_What you should do_
Reproduce the entries exactly as they appear below.
Start of Block
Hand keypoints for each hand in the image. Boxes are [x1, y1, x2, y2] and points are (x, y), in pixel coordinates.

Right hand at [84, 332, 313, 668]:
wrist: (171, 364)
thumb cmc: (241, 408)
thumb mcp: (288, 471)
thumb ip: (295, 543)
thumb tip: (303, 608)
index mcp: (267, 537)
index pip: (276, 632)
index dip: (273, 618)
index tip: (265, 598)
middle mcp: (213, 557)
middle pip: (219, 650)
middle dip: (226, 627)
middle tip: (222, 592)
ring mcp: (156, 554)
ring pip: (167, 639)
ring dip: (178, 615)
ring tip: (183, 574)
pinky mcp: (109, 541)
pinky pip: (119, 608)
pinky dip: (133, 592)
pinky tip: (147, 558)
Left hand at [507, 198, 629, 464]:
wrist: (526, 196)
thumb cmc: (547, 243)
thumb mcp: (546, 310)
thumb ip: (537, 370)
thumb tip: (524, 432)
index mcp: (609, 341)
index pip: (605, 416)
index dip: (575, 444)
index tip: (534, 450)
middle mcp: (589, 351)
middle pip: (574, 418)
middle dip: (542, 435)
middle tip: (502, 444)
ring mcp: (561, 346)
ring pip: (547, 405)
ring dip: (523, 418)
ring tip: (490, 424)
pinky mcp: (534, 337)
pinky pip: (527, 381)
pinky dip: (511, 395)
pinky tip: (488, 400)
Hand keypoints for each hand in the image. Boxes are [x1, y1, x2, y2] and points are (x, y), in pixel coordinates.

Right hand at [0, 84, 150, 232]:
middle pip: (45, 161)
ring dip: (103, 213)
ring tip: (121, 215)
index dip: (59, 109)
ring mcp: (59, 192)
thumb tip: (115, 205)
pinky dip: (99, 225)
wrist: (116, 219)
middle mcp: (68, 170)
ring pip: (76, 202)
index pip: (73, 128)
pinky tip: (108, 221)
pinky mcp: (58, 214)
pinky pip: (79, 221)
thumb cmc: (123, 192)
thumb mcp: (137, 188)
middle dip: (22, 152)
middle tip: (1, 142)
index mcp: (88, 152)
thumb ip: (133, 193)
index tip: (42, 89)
End of Block
_Solution to this exercise_
Hand keypoints for each hand in the image. Boxes are [x1, y1, x2, y2] and points are (x, y), in pixel coordinates.

Right hand at [84, 332, 313, 668]:
wrist: (171, 364)
thumb cmc: (241, 408)
thumb mcp: (288, 471)
thumb ip: (295, 543)
thumb tip: (303, 608)
index mcp: (267, 537)
index pip: (276, 632)
index dip: (273, 618)
index tip: (265, 598)
middle mcp: (213, 557)
middle pip: (219, 650)
middle dip: (226, 627)
middle tip: (222, 592)
ring mcp: (156, 554)
ring pip: (167, 639)
ring dip: (178, 615)
ring tip: (183, 574)
pinky mcp: (109, 541)
pinky pip: (119, 608)
pinky dip: (133, 592)
pinky tip: (147, 558)
Left hand at [507, 198, 629, 464]:
wrist: (526, 196)
thumb cmc: (547, 243)
thumb mcp: (546, 310)
thumb ip: (537, 370)
thumb tip: (524, 432)
index mcp: (609, 341)
index pip: (605, 416)
index dip: (575, 444)
index tip: (534, 450)
middle mcp: (589, 351)
middle pip: (574, 418)
middle dip: (542, 435)
middle tip: (502, 444)
ring mcp: (561, 346)
ring pip: (547, 405)
ring dip: (523, 418)
ring tip: (490, 424)
pinky mcp: (534, 337)
pinky pip: (527, 381)
pinky dip: (511, 395)
pinky tip: (488, 400)
Hand keypoints for each hand in the image. Boxes are [x1, y1, x2, y2] and points are (x, y), in pixel coordinates.

Right hand at [0, 84, 150, 232]:
middle pip: (45, 161)
ring dip: (103, 213)
ring tip: (121, 215)
index dip: (59, 109)
ring mcp: (59, 192)
thumb tip: (115, 205)
pinky dip: (99, 225)
wrist: (116, 219)
middle mcp: (68, 170)
ring pip: (76, 202)
index pip: (73, 128)
pinky tip: (108, 221)
pinky mcp: (58, 214)
pinky pip: (79, 221)
thumb cmc: (123, 192)
thumb mcp: (137, 188)
middle dip: (22, 152)
middle tip: (1, 142)
index mcp: (88, 152)
thumb ip: (133, 193)
index tip: (42, 89)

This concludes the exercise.